• [EXTRACT]

The saxhorns form a family of seven brass instruments (although at one point ten different sizes seem to have existed). Designed for band use, they are pitched alternately in E and B, like the saxophone group.

Modern saxhorns still manufactured and in use:
- B soprano saxhorn: flugelhorn
- E alto or tenor saxhorn: tenor horn
- B baritone saxhorn: baritone horn
- B bass saxhorn: euphonium
- E bass saxhorn: E bass tuba
- B contrabass saxhorn: B contrabass tuba

Historically, much confusion exists as to the nomenclature of the various instruments in different languages.

The following table lists the members of the saxhorn family as described in the orchestration texts of Hector Berlioz and Cecil Forsyth, the J. Howard Foote catalog of 1893, and modern names. The modern instrument names continue to exhibit inconsistency, denoted by a "/" between the two names in use. Pitch given is the sounding pitch of a written middle C (second partial, no valves depressed), in scientific pitch notation.

• [INFORMATION PROVIDED]

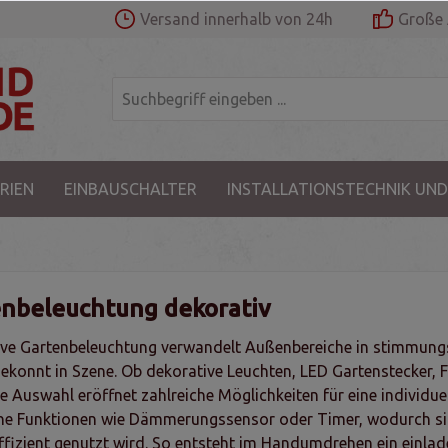
Versand innerhalb von 24h
Große 
RIEN
EINBAUSCHALTER
INSTALLATIONSTECHNIK UND
nbeleuchtung dekorativ
ve Gartenbeleuchtung verwandelt Außenbereiche in stimmungs
ekonnt in Szene. Ob dekorative Leuchten, LED Gartenstecker, Fa
ige Auswahl eröffnet zahlreiche Möglichkeiten für eine individue
he Funktionen wie Dämmerungssensor oder Timer, wodurch sic
ffizient genutzt wird. So entsteht im Handumdrehen ein einla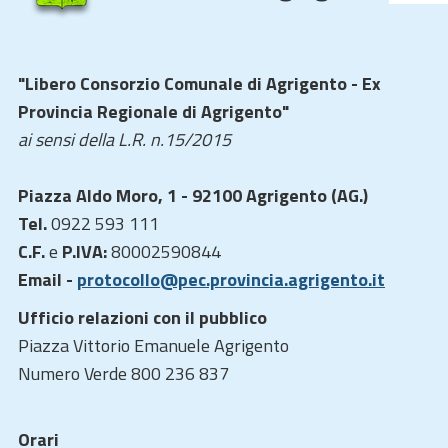
"Libero Consorzio Comunale di Agrigento - Ex
Provincia Regionale di Agrigento"
ai sensi della L.R. n.15/2015
Piazza Aldo Moro, 1 - 92100 Agrigento (AG.)
Tel.
0922 593 111
C.F.
e
P.IVA:
80002590844
Email -
protocollo@pec.provincia.agrigento.it
Ufficio relazioni con il pubblico
Piazza Vittorio Emanuele Agrigento
Numero Verde 800 236 837
Orari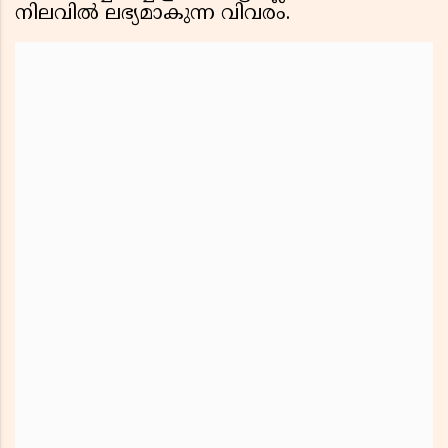
നിലവിൽ ലഭ്യമാകുന്ന വിവരം.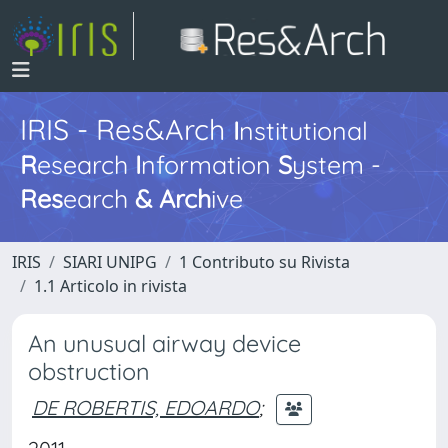
IRIS - Res&Arch
I
nstitutional
R
esearch
I
nformation
S
ystem -
Res
earch
&
Arch
ive
IRIS
SIARI UNIPG
1 Contributo su Rivista
1.1 Articolo in rivista
An unusual airway device
obstruction
DE ROBERTIS, EDOARDO
;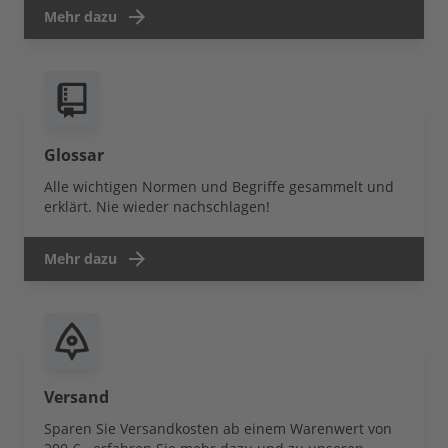
Mehr dazu
Glossar
Alle wichtigen Normen und Begriffe gesammelt und
erklärt. Nie wieder nachschlagen!
Mehr dazu
Versand
Sparen Sie Versandkosten ab einem Warenwert von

• [EXERCISE DESCRIPTION]
Write out, word for word, the portion of the saxhorn text that opens with the words containing "The saxhorns form" and closes with "the saxophone group.".

• [SOLUTION FOR THIS EXERCISE]
The saxhorns form a family of seven brass instruments (although at one point ten different sizes seem to have existed). Designed for band use, they are pitched alternately in E and B, like the saxophone group.